Top of Extracted material

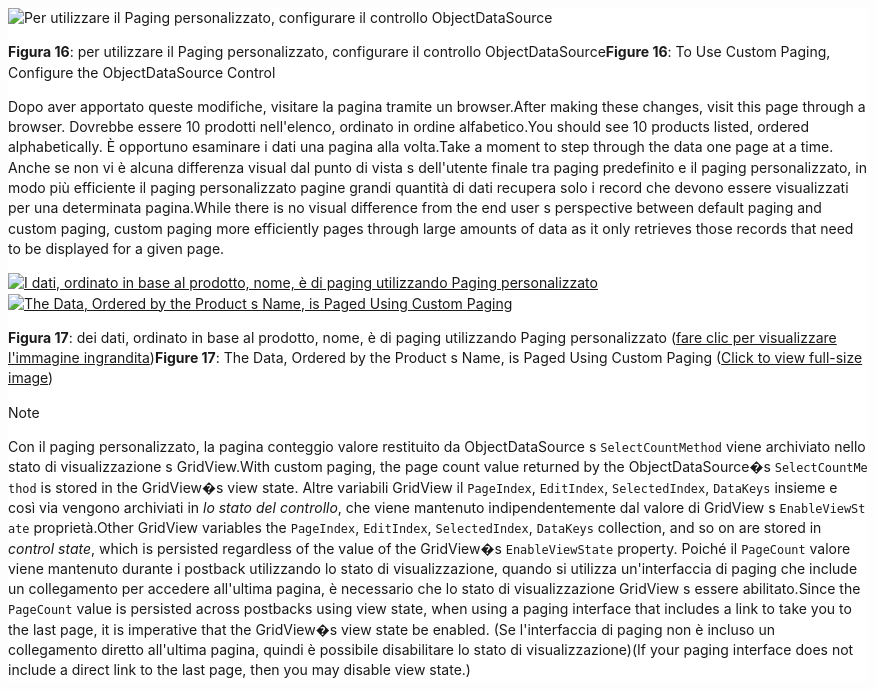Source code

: 
![Per utilizzare il Paging personalizzato, configurare il controllo ObjectDataSource](efficiently-paging-through-large-amounts-of-data-cs/_static/image18.png)

<span data-ttu-id="81cde-298">**Figura 16**: per utilizzare il Paging personalizzato, configurare il controllo ObjectDataSource</span><span class="sxs-lookup"><span data-stu-id="81cde-298">**Figure 16**: To Use Custom Paging, Configure the ObjectDataSource Control</span></span>


<span data-ttu-id="81cde-299">Dopo aver apportato queste modifiche, visitare la pagina tramite un browser.</span><span class="sxs-lookup"><span data-stu-id="81cde-299">After making these changes, visit this page through a browser.</span></span> <span data-ttu-id="81cde-300">Dovrebbe essere 10 prodotti nell'elenco, ordinato in ordine alfabetico.</span><span class="sxs-lookup"><span data-stu-id="81cde-300">You should see 10 products listed, ordered alphabetically.</span></span> <span data-ttu-id="81cde-301">È opportuno esaminare i dati una pagina alla volta.</span><span class="sxs-lookup"><span data-stu-id="81cde-301">Take a moment to step through the data one page at a time.</span></span> <span data-ttu-id="81cde-302">Anche se non vi è alcuna differenza visual dal punto di vista s dell'utente finale tra paging predefinito e il paging personalizzato, in modo più efficiente il paging personalizzato pagine grandi quantità di dati recupera solo i record che devono essere visualizzati per una determinata pagina.</span><span class="sxs-lookup"><span data-stu-id="81cde-302">While there is no visual difference from the end user s perspective between default paging and custom paging, custom paging more efficiently pages through large amounts of data as it only retrieves those records that need to be displayed for a given page.</span></span>


<span data-ttu-id="81cde-303">[![I dati, ordinato in base al prodotto, nome, è di paging utilizzando Paging personalizzato](efficiently-paging-through-large-amounts-of-data-cs/_static/image20.png)](efficiently-paging-through-large-amounts-of-data-cs/_static/image19.png)</span><span class="sxs-lookup"><span data-stu-id="81cde-303">[![The Data, Ordered by the Product s Name, is Paged Using Custom Paging](efficiently-paging-through-large-amounts-of-data-cs/_static/image20.png)](efficiently-paging-through-large-amounts-of-data-cs/_static/image19.png)</span></span>

<span data-ttu-id="81cde-304">**Figura 17**: dei dati, ordinato in base al prodotto, nome, è di paging utilizzando Paging personalizzato ([fare clic per visualizzare l'immagine ingrandita](efficiently-paging-through-large-amounts-of-data-cs/_static/image21.png))</span><span class="sxs-lookup"><span data-stu-id="81cde-304">**Figure 17**: The Data, Ordered by the Product s Name, is Paged Using Custom Paging ([Click to view full-size image](efficiently-paging-through-large-amounts-of-data-cs/_static/image21.png))</span></span>


> [!NOTE]
> <span data-ttu-id="81cde-305">Con il paging personalizzato, la pagina conteggio valore restituito da ObjectDataSource s `SelectCountMethod` viene archiviato nello stato di visualizzazione s GridView.</span><span class="sxs-lookup"><span data-stu-id="81cde-305">With custom paging, the page count value returned by the ObjectDataSource�s `SelectCountMethod` is stored in the GridView�s view state.</span></span> <span data-ttu-id="81cde-306">Altre variabili GridView il `PageIndex`, `EditIndex`, `SelectedIndex`, `DataKeys` insieme e così via vengono archiviati in *lo stato del controllo*, che viene mantenuto indipendentemente dal valore di GridView s `EnableViewState` proprietà.</span><span class="sxs-lookup"><span data-stu-id="81cde-306">Other GridView variables the `PageIndex`, `EditIndex`, `SelectedIndex`, `DataKeys` collection, and so on are stored in *control state*, which is persisted regardless of the value of the GridView�s `EnableViewState` property.</span></span> <span data-ttu-id="81cde-307">Poiché il `PageCount` valore viene mantenuto durante i postback utilizzando lo stato di visualizzazione, quando si utilizza un'interfaccia di paging che include un collegamento per accedere all'ultima pagina, è necessario che lo stato di visualizzazione GridView s essere abilitato.</span><span class="sxs-lookup"><span data-stu-id="81cde-307">Since the `PageCount` value is persisted across postbacks using view state, when using a paging interface that includes a link to take you to the last page, it is imperative that the GridView�s view state be enabled.</span></span> <span data-ttu-id="81cde-308">(Se l'interfaccia di paging non è incluso un collegamento diretto all'ultima pagina, quindi è possibile disabilitare lo stato di visualizzazione)</span><span class="sxs-lookup"><span data-stu-id="81cde-308">(If your paging interface does not include a direct link to the last page, then you may disable view state.)</span></span>
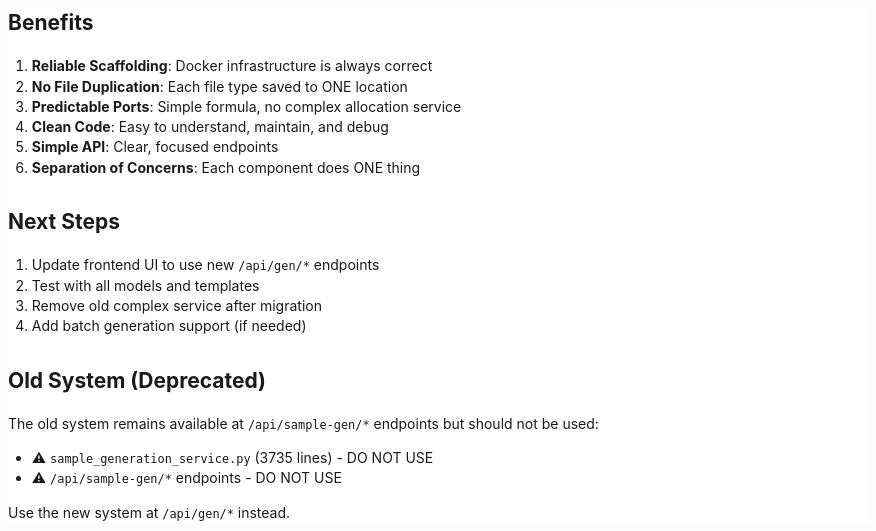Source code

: ## Benefits

1. **Reliable Scaffolding**: Docker infrastructure is always correct
2. **No File Duplication**: Each file type saved to ONE location
3. **Predictable Ports**: Simple formula, no complex allocation service
4. **Clean Code**: Easy to understand, maintain, and debug
5. **Simple API**: Clear, focused endpoints
6. **Separation of Concerns**: Each component does ONE thing

## Next Steps

1. Update frontend UI to use new `/api/gen/*` endpoints
2. Test with all models and templates
3. Remove old complex service after migration
4. Add batch generation support (if needed)

## Old System (Deprecated)

The old system remains available at `/api/sample-gen/*` endpoints but should not be used:
- ⚠️ `sample_generation_service.py` (3735 lines) - DO NOT USE
- ⚠️ `/api/sample-gen/*` endpoints - DO NOT USE

Use the new system at `/api/gen/*` instead.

Bottom of Extracted material

:: What you are asked to do ::
Please transcribe the lines from the one containing "## Old System (Deprecated)" through the last line of the records. Include both ends and nothing else.

:: Response ::
## Old System (Deprecated)

The old system remains available at `/api/sample-gen/*` endpoints but should not be used:
- ⚠️ `sample_generation_service.py` (3735 lines) - DO NOT USE
- ⚠️ `/api/sample-gen/*` endpoints - DO NOT USE

Use the new system at `/api/gen/*` instead.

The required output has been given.